PYMNTS-MonitorEdge-May-2024

Why Pride Vendors Are Forgoing Cash For mPOS

With events rolling out across the globe celebrating LGBTQ Pride Month throughout June, vendors are preparing to triple their average sales, while selling to crowds that no longer rely on cash. Yet, to entice customers, vendors must deliver fast, seamless payment experiences. In the June mPOS Tracker, PYMNTS catches up with vendors from across the country to discuss their mPOS strategies for winning the loyalty and business of cash-lite customers.

June brings colorful, high-energy LGBTQ Pride Month celebrations to cities across the nation. This year’s parades and festivals carry special significance as they mark the 50th anniversary of New York City’s Stonewall Riots. Patrons and neighbors of the Stonewall Inn gay bar resisted an aggressive police raid in 1969, kicking off a new phase of political activism for LGBTQ rights in the process.

Pride events can draw hundreds of thousands of people, and many merchants turn out to meet them, but providing goods in such populated settings can be complicated for those that do not have the right mobile point-of-sale (mPOS) setups to make purchasing quick and convenient. PYMNTS recently caught up with two Pride vendors to get the scoop on their sales experiences.

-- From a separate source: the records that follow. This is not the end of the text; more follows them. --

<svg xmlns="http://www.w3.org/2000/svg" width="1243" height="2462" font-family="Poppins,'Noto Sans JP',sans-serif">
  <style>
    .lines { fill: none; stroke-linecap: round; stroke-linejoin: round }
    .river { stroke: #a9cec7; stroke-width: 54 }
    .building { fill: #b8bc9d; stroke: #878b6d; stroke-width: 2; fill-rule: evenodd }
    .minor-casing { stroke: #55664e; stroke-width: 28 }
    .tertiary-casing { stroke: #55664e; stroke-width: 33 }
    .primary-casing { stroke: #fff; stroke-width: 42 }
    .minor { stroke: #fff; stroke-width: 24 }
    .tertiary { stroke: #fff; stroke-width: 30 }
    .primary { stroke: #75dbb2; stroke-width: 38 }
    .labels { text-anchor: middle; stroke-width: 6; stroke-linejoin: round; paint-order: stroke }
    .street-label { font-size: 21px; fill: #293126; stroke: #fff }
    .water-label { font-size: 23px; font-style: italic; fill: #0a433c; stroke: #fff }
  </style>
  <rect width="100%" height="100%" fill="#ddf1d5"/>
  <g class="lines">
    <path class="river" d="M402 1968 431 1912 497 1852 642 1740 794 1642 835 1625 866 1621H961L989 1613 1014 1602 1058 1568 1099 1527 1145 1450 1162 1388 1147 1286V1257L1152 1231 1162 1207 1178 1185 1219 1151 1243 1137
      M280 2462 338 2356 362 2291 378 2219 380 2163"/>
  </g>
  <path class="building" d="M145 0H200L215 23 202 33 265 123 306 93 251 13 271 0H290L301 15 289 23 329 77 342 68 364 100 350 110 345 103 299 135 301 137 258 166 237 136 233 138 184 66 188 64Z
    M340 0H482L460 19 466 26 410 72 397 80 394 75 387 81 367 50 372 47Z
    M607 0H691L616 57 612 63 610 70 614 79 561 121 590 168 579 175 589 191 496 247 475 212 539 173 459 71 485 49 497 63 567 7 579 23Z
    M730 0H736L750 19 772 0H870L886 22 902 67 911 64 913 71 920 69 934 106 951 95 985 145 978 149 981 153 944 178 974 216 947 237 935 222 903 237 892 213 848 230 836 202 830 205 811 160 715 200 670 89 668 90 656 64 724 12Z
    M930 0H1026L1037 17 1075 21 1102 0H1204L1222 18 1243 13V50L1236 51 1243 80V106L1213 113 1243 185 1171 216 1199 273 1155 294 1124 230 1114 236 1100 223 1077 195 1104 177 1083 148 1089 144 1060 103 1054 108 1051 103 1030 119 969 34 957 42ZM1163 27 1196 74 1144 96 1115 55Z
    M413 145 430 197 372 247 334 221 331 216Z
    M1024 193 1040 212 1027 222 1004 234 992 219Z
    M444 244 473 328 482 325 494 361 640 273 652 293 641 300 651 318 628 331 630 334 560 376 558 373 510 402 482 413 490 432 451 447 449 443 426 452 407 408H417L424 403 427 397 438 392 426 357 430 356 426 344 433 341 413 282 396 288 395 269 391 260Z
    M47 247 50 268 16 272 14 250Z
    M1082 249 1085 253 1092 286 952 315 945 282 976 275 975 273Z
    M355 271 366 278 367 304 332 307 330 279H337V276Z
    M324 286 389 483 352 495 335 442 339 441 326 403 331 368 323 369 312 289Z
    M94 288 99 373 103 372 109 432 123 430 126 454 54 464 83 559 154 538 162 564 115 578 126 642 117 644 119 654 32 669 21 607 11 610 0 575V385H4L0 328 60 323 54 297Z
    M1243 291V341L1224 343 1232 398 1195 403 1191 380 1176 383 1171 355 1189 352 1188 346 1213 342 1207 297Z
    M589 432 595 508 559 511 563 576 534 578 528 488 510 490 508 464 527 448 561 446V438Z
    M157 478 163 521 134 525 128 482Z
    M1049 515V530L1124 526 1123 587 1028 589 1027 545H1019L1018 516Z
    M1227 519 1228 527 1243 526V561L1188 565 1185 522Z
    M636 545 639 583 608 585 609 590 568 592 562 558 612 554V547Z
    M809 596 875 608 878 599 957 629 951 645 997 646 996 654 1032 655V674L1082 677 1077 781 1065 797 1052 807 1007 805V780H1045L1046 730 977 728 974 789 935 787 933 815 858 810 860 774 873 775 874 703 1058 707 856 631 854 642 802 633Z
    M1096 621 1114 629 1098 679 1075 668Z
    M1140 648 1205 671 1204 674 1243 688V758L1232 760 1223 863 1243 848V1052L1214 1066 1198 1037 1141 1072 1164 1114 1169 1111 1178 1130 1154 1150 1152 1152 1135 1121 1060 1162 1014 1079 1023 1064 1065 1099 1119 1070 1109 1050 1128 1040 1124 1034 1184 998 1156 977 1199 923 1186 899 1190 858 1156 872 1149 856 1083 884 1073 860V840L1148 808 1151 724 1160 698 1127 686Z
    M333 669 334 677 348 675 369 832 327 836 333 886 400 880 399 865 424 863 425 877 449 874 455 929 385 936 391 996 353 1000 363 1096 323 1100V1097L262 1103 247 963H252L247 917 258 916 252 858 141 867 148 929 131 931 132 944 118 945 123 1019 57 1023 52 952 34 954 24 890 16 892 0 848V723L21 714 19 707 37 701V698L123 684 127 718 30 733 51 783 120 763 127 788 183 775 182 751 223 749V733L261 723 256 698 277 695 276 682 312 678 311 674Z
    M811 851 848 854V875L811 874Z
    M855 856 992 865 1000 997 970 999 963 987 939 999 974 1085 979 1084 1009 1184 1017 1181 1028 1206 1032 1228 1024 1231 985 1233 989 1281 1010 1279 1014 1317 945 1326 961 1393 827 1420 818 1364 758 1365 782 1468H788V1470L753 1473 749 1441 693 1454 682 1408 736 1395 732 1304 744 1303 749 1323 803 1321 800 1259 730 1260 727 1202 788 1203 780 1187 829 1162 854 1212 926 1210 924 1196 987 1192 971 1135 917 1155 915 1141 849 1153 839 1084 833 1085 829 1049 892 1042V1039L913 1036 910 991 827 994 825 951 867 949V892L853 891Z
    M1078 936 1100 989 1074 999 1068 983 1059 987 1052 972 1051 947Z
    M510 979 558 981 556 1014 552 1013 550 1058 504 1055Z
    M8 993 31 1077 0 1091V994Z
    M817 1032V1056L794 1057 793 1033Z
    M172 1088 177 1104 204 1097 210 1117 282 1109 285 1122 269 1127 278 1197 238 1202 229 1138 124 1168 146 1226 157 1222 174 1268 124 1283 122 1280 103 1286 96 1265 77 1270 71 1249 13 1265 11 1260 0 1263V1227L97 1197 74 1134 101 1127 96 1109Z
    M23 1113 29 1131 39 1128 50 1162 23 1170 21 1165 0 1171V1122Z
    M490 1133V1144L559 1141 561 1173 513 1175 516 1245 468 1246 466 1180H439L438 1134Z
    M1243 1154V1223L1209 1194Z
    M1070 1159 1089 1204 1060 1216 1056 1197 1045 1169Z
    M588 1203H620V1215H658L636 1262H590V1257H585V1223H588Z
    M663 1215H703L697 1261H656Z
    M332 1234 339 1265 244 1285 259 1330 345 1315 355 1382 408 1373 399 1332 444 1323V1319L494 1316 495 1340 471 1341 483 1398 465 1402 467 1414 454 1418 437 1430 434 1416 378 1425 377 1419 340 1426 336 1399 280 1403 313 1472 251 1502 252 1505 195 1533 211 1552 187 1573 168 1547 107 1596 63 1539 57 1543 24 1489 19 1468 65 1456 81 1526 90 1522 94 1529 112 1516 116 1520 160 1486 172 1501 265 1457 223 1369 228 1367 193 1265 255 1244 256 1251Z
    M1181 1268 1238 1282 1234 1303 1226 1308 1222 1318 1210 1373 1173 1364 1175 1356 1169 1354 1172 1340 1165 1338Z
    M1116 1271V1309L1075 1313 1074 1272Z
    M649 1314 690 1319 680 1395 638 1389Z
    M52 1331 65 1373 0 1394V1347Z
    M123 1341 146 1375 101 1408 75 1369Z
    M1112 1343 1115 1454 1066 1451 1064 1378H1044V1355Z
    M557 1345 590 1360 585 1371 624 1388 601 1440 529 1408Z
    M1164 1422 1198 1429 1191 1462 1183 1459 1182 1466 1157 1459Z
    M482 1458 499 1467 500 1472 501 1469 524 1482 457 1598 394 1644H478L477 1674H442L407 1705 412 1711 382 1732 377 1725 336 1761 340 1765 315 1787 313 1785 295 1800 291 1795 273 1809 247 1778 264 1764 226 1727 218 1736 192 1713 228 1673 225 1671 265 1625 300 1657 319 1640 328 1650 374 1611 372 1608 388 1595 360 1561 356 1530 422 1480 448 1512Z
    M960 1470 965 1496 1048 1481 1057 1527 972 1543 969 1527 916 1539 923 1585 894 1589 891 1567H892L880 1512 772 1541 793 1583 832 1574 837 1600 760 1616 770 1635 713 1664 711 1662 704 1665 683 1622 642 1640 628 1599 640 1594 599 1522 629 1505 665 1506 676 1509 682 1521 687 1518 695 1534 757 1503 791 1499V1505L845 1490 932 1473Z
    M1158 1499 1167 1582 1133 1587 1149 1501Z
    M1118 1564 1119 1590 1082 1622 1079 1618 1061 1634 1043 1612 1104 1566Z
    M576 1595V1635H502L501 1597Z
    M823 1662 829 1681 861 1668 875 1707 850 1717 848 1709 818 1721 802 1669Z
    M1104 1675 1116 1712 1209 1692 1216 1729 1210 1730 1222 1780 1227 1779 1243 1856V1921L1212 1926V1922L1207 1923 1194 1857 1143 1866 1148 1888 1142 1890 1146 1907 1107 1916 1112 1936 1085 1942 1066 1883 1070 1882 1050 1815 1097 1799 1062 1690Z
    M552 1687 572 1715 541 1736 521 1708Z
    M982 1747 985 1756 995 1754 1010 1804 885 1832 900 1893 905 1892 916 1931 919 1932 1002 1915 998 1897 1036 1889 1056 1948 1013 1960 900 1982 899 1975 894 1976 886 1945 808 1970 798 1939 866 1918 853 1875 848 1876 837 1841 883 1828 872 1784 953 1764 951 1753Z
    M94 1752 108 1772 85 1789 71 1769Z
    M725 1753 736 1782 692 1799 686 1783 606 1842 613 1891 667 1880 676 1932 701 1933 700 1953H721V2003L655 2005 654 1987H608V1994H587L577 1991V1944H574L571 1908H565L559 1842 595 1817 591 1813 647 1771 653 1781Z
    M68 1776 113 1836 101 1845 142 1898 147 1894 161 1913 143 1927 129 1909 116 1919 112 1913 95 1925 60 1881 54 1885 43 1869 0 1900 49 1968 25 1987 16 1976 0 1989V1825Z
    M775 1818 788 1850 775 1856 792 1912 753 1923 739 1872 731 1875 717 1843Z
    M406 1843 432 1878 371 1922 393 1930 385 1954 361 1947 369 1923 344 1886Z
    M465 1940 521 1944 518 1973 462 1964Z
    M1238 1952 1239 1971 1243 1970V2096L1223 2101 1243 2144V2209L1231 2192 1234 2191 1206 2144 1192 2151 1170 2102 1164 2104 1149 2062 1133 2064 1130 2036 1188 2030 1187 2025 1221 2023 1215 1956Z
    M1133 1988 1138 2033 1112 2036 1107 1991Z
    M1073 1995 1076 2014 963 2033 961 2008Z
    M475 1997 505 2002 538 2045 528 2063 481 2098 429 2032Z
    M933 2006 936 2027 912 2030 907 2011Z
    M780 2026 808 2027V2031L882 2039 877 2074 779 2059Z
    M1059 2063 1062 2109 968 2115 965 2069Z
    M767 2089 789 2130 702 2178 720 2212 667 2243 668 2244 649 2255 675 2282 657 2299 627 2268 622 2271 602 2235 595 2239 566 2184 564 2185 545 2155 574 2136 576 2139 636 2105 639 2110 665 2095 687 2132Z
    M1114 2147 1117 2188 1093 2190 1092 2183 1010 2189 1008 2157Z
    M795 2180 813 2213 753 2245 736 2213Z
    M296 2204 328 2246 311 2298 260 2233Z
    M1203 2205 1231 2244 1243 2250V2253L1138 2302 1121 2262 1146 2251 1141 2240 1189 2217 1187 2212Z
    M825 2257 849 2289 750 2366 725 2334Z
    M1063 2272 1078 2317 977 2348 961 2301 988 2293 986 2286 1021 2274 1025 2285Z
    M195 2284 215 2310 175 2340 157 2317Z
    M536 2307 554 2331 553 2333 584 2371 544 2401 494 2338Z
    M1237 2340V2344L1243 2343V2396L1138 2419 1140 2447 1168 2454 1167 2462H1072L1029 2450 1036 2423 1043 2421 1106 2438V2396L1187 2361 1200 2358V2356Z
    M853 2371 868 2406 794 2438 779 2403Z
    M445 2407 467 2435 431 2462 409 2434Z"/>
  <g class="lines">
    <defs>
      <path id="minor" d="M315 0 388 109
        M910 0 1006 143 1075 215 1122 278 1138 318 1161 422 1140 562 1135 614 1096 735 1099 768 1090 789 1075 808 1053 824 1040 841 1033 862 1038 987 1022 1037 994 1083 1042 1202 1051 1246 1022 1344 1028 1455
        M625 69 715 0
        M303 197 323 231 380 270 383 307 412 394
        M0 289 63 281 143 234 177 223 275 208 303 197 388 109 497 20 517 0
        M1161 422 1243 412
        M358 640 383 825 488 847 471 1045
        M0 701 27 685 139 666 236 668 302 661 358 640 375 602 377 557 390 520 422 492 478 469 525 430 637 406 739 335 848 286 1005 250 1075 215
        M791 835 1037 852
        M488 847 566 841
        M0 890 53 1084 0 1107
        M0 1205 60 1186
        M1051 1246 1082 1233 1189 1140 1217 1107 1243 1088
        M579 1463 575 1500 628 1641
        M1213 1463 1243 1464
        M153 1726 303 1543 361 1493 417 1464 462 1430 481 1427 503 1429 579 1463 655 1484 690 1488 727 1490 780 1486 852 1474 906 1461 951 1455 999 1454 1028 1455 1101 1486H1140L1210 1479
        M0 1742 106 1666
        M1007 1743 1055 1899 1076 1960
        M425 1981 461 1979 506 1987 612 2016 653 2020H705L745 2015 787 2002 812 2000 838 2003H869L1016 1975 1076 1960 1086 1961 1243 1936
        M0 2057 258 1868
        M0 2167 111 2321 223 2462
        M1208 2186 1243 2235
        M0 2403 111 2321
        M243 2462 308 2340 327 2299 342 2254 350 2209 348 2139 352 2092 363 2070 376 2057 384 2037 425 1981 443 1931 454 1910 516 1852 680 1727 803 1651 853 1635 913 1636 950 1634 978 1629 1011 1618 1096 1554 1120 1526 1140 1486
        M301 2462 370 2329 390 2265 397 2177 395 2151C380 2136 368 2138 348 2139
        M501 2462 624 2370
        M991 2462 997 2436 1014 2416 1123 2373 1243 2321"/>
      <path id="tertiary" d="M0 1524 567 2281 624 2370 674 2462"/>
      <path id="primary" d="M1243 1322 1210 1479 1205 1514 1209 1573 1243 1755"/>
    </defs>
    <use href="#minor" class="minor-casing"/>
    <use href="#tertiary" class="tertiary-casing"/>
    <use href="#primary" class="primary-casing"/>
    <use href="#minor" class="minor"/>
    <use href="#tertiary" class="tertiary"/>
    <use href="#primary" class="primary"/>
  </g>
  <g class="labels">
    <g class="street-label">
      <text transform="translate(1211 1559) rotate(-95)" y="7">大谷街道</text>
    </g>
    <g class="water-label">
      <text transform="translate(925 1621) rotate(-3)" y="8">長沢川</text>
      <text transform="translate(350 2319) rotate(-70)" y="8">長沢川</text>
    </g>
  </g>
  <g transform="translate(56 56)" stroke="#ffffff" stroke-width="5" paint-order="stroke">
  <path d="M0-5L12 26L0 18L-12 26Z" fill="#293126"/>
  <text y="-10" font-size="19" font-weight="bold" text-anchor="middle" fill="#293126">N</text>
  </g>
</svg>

Skirting Cash Shortages at Boston Pride

Boston’s pride celebration is one of the season’s biggest events for Mandy Roberge, the owner and artist behind Wicked Good Henna. She conducts 80 percent of her henna tattoo business at libraries, with festivals and occasional private parties comprising the remainder. An average event might bring in $900 in sales per day, but Pride can earn her up to $1,800.

The 2018 Boston Pride parade reportedly saw more than 750,000 spectators and over 55,000 marchers. Serving so many people is a hefty task, so Roberge employs an assistant to provide support and handle payments through an mPOS reader.

“I try to have one to two events each month that can really pay the bills, and [Boston Pride is] one of them,” she said.

Roberge has found that festival attendees are faced with so many buying options that they often save their cash to avoid running out. This makes enabling credit card payments critical and helps cater to those who would opt for pricier tattoos if not limited to funds on hand.

“[If a] family with three kids stumbles across my booth and the kids all want something, well, those things add up quickly for a family,” she said. “It’s easier for them to just let kids get what they want and swipe a card, rather than worry about how much the kids can spend.”

Roberge also accepts PayPal payments and recently adopted Venmo based on customers’ feedback.

Her needs are relatively simple. She prefers to handle tracking on paper rather than digitally at the office, for example, but uses a “sales report” functionality to determine daily earnings at events like Pride — mostly to see when she’s paid off the sizable vendor attendance fees. Roberge is considering switching from a solution run on her personal iPhone to one on a tablet with a swivel base. She believes the move could give her business a more professional image.

Providing Customer Trust in San Diego

San Diego boasts approximately 40,000 attendees at its pride festival and more than 250,000 at its parade. Selling at last year’s event was a first for Megan Kim, who owns two-person homemade goods provider Farmgirl Crafts. The company sells hand-poured lollipops in various shapes and flavors — like rose cardamom, chili mango and mojito — and often goes by its Lick It Lollipops candy brand name. Kim typically sells at street and craft fairs, churches, schools, retail settings and ticketed events.

“[Pride 2018] wasn’t one of our biggest events, but I definitely have to put it [on the list] for being one of our most fun events,” she said.

The company’s first day at the festival brought in $750 to $800, an amount similar to what it would make at an average street festival. The second day drew double that, however, which Kim said could be due to a change in marketing, a different tone to the day’s events and a greater number of families in attendance.

Even though her lollipops sell for just $2, she said credit card acceptance was critical. Like Roberge, Kim discovered that many festival attendees save their cash supplies. She also noted that millennials are unlikely to carry any and women seem more likely to prefer using cards.

Lick It Lollipops uses PayPal for operations like mail orders, vendor payments and invoicing, but it relies on an mPOS offering for events. Kim adopted it during a free card reader promotion and says it is not worth the time or cost of changing from a system with which she’s now familiar.

“[Customers] recognize the reader [I use],” Kim said. “[They] see it and they just relax. They continue their shopping and selecting flavors. They’re not worried about what I am doing with their credit cards.”

While Kim prefers chip payments due to liability concerns, Lick It Lollipops also enables card swiping for customers without chips or those with damaged cards.

Vendors like Wicked Good Henna and Lick It Lollipops are eager to add fun and flavor to cities celebrating Pride Month, but they need to provide payment experiences that quickly and conveniently serve consumers to do so. The right mPOS solution can make all the difference and check out customers before they move on to the next vendor.